**** Records ****

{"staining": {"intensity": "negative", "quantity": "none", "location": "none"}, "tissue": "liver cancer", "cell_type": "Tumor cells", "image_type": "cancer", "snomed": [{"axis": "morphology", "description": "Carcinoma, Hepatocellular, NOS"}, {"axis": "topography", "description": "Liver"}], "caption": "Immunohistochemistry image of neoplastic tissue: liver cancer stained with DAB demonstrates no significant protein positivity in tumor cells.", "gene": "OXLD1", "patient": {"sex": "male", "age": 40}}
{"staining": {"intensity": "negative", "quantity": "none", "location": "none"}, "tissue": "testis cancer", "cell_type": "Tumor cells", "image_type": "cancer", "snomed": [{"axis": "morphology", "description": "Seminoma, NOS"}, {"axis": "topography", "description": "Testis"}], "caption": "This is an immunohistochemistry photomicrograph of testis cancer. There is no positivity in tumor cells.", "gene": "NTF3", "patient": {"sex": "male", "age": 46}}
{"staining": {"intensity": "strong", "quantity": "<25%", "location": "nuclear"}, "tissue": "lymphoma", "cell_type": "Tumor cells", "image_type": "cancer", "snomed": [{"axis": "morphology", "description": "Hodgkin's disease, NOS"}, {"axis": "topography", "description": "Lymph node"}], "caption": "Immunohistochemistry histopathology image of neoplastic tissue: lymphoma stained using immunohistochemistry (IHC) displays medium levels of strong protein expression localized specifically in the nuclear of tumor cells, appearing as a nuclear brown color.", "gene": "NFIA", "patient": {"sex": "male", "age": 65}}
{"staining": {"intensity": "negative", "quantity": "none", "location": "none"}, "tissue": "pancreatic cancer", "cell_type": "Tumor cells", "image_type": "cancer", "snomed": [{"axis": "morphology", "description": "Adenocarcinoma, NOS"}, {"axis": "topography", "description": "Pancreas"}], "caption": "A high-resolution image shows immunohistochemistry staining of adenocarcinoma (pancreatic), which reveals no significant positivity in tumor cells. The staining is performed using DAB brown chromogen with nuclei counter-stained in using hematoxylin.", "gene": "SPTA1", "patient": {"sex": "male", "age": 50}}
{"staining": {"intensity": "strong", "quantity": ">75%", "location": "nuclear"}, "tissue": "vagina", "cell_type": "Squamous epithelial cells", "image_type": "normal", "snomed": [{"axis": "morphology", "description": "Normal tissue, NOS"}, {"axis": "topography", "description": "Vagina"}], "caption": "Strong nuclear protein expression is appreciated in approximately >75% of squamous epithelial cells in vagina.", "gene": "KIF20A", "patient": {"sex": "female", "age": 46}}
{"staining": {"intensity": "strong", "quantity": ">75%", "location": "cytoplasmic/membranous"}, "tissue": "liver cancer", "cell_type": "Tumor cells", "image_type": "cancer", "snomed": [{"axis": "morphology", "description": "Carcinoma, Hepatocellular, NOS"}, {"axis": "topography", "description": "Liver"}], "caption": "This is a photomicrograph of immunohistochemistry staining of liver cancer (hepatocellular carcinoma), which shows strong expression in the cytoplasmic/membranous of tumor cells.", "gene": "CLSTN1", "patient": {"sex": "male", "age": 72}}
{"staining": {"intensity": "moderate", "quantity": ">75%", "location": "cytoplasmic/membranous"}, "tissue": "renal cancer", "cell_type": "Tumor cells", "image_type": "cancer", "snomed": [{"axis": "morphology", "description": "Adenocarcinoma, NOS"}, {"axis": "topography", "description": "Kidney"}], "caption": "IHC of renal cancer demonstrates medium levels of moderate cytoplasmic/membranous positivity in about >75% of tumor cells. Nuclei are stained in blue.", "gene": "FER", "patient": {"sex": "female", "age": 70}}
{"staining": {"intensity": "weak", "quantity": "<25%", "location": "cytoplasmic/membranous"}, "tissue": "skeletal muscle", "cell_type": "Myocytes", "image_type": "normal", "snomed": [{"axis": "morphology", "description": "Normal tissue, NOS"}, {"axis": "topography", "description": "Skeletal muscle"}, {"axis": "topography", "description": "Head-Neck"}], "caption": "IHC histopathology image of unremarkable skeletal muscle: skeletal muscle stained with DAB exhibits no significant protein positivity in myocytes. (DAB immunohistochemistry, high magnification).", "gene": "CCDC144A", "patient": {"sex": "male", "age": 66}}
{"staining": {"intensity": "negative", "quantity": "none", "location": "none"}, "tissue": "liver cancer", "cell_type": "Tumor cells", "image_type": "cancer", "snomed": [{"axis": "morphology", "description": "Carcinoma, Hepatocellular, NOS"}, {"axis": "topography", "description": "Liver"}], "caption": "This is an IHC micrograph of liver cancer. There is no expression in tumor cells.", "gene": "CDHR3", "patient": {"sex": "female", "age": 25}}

****

▶ **Exercise objective**:
Could you copy every line in the records that holds "There"?

▶ **Task solution**:
{"staining": {"intensity": "negative", "quantity": "none", "location": "none"}, "tissue": "testis cancer", "cell_type": "Tumor cells", "image_type": "cancer", "snomed": [{"axis": "morphology", "description": "Seminoma, NOS"}, {"axis": "topography", "description": "Testis"}], "caption": "This is an immunohistochemistry photomicrograph of testis cancer. There is no positivity in tumor cells.", "gene": "NTF3", "patient": {"sex": "male", "age": 46}}
{"staining": {"intensity": "negative", "quantity": "none", "location": "none"}, "tissue": "liver cancer", "cell_type": "Tumor cells", "image_type": "cancer", "snomed": [{"axis": "morphology", "description": "Carcinoma, Hepatocellular, NOS"}, {"axis": "topography", "description": "Liver"}], "caption": "This is an IHC micrograph of liver cancer. There is no expression in tumor cells.", "gene": "CDHR3", "patient": {"sex": "female", "age": 25}}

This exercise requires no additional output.